=== Begin Enclosure ===

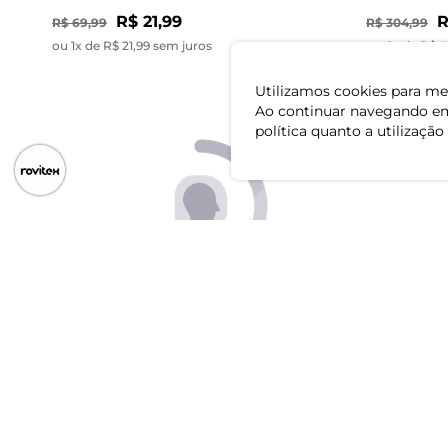
R$ 21,99
R
R$ 69,99
R$ 304,99
ou 1x de R$ 21,99 sem juros
ou 6x de R$ 4
Utilizamos cookies para mel
Ao continuar navegando em
política quanto a utilização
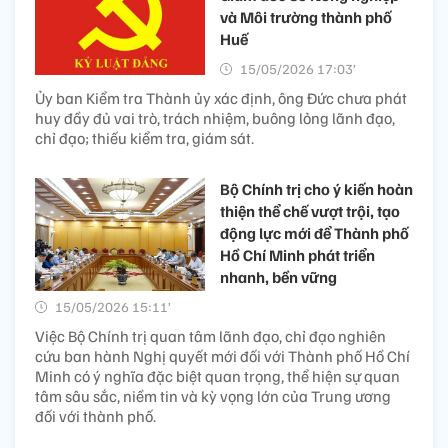
và Môi trường thành phố
Huế
15/05/2026 17:03’
Ủy ban Kiểm tra Thành ủy xác định, ông Đức chưa phát
huy đầy đủ vai trò, trách nhiệm, buông lỏng lãnh đạo,
chỉ đạo; thiếu kiểm tra, giám sát.
Bộ Chính trị cho ý kiến hoàn
thiện thể chế vượt trội, tạo
động lực mới để Thành phố
Hồ Chí Minh phát triển
nhanh, bền vững
15/05/2026 15:11’
Việc Bộ Chính trị quan tâm lãnh đạo, chỉ đạo nghiên
cứu ban hành Nghị quyết mới đối với Thành phố Hồ Chí
Minh có ý nghĩa đặc biệt quan trọng, thể hiện sự quan
tâm sâu sắc, niềm tin và kỳ vọng lớn của Trung ương
đối với thành phố.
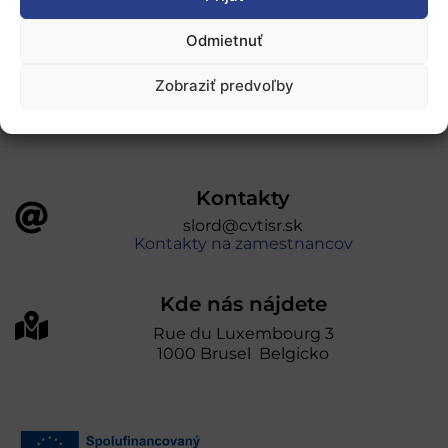
„Projekt SK4ERA II je spolufinancovaný Európskou
Odmietnuť
úniou v rámci Programu Slovensko. Portál
prevádzkuje Centrum vedecko-technických
Zobraziť predvoľby
informácií SR“
Kontakty
slord@cvtisr.sk
Kontakty na zamestnancov
Kde nás nájdete
Rue du Luxembourg 3
1000 Brusel Belgicko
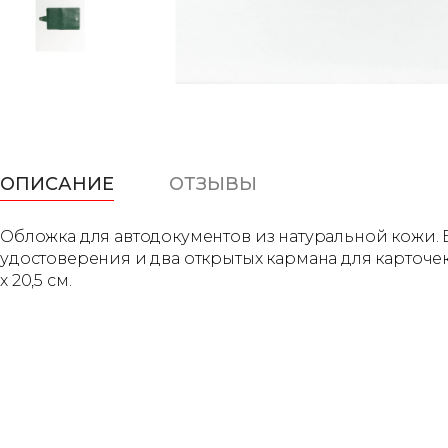
ОПИСАНИЕ
ОТЗЫВЫ
Обложка для автодокументов из натуральной кожи. 
удостоверения и два открытых кармана для карточек.
х 20,5 см.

=== End Enclosure ===

Problem> Reproduce the lines from the start of the records up to and including the line with "política quanto a utilização", replacing "sem juros" with "com juros" and changing nothing else. Leave the pictures out of your answer.

Exercise result>
R$ 21,99
R
R$ 69,99
R$ 304,99
ou 1x de R$ 21,99 com juros
ou 6x de R$ 4
Utilizamos cookies para mel
Ao continuar navegando em
política quanto a utilização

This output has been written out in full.